Ma i casi di interessi convergenti tra incarichi pubblici e affari privati non si contano. Il caso di Gabriele Beni è emblematico. Imprenditore che produce scarpe, è l’uomo che ha regalato a Renzi le D’Aquasparta, le snikers con il tricolore che il premier indossò allo show organizzato per il recupero della Costa Concordia all’Isola del Giglio. Qualcuno alzò il sopracciglio, evidenziando che Renzi aveva fatto da testimonial non solo a un suo amico, ma a un imprenditore che aveva finanziato direttamente la sua fondazione politica Open con 25 mila euro.

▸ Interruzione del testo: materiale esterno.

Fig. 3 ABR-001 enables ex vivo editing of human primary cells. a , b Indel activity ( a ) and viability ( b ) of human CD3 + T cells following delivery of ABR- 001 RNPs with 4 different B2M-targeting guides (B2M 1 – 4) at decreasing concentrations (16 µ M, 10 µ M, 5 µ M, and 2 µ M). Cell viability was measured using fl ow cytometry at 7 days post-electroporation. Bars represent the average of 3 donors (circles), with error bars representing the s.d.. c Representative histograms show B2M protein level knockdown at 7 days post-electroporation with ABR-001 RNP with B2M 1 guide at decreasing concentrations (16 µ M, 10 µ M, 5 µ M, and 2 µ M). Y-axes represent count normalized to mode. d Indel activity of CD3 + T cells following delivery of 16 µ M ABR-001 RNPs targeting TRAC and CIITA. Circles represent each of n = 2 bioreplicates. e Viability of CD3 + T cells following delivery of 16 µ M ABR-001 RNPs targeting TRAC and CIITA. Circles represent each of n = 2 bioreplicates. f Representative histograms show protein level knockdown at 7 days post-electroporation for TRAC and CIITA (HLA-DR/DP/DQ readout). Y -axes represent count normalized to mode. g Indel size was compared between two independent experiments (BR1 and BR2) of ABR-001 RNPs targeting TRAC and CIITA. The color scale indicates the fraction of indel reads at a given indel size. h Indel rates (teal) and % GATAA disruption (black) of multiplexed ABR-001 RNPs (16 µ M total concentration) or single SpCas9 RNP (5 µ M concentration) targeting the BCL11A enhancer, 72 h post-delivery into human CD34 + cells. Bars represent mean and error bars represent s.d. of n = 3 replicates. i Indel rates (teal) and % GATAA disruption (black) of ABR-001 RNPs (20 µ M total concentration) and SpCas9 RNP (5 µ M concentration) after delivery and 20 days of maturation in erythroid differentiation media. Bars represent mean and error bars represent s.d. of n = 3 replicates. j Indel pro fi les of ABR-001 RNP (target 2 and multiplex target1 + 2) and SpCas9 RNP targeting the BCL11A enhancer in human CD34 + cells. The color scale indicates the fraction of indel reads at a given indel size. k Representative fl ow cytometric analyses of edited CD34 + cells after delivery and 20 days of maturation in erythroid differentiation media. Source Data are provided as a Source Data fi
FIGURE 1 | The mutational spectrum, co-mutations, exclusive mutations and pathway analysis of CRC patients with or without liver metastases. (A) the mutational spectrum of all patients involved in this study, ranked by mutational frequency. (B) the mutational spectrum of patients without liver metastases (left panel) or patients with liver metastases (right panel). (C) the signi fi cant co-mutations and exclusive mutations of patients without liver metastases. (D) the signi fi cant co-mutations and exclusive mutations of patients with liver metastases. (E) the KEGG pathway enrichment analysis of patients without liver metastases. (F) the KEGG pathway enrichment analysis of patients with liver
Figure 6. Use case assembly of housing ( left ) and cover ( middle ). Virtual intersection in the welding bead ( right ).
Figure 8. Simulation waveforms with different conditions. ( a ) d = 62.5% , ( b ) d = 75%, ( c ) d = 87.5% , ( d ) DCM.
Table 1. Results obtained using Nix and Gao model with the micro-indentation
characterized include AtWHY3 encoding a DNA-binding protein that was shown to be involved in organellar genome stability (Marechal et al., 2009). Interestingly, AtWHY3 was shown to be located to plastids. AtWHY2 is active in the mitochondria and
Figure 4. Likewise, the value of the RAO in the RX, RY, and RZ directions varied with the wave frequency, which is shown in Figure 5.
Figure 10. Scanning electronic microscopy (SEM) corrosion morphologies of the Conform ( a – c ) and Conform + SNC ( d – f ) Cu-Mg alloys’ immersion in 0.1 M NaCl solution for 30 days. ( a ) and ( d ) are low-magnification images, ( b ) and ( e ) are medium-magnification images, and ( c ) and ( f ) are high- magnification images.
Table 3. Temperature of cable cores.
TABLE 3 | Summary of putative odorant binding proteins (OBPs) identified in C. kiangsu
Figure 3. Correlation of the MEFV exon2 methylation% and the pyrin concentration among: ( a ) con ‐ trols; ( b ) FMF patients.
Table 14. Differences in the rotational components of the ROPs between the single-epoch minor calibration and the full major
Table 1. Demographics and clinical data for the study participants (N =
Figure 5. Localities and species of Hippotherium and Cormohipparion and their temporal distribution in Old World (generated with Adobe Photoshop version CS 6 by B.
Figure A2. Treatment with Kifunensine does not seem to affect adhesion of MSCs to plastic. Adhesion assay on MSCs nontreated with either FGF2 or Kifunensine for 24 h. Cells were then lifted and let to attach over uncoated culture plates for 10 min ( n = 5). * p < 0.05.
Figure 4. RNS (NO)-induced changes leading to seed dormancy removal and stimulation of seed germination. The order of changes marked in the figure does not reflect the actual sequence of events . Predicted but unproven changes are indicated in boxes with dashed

Subito dopo, nel settembre 2014, Beni – dopo aver bonificato la somma all’associazione che organizza la Leopolda – è stato nominato vicepresidente di una società pubblica, l’Ismea, l’Istituto di servizi per il mercato agricolo alimentare controllato dal ministero guidato da Maurizio Martina. Che, volente o nolente, s’è prestato a un’operazione difficilmente giustificata da merito e competenze specifiche.
Così come è difficile stabilire quali siano i saperi di Andrea Gentile, nominato dal ministro della Salute Beatrice Lorenzin come suo rappresentante nel cda dell’Istituto nazionale dei tumori di Milano. Neppure il ministro Boschi è riuscita a spiegarlo, rispondendo ad alcune interrogazioni parlamentari: «La normativa vigente non stabilisce specifici requisiti per i componenti del consiglio di amministrazione». Non serve essere studiosi di medicina (Gentile vanta una laurea in diritto penale, tesi su “L’illecita captazione di erogazioni pubbliche”), basta essere figli di qualcuno, nel caso il potente ras dell’Ncd calabrese Tonino Gentile, amico di partito del ministro Lorenzin.
Così potente da essere riuscito a rientrare nel governo Renzi come sottosegretario dopo essersi dimesso dalle Infrastrutture nel 2014 dopo la vicenda che aveva coinvolto il figlio Andrea: la pubblicazione della notizia dell’inchiesta a suo carico sull’Asp di Cosenza che provocò la chiusura del giornale “L’Ora della Calabria”. Ora tutto a posto: giornale chiuso, Gentile padre al governo, nel ministero dello Sviluppo Economico senza ministro dopo le dimissioni della Guidi, Gentile figlio prosciolto dalle accuse e piazzato nell’Istituto Tumori senza problemi perché, come ha detto la Boschi, «tale rapporto di filiazione non implica causa di inconferibilità o incompatibilità».
E ci mancherebbe. Deve essere questo che chiamano merito. E non basterà certo l’annunciato registro di quelli che pudicamente vengono chiamati «portatori di interessi» in Parlamento a rendere trasparente ciò che arriva nelle stanze della politica senza mediazioni e ostacoli. Lobby continua.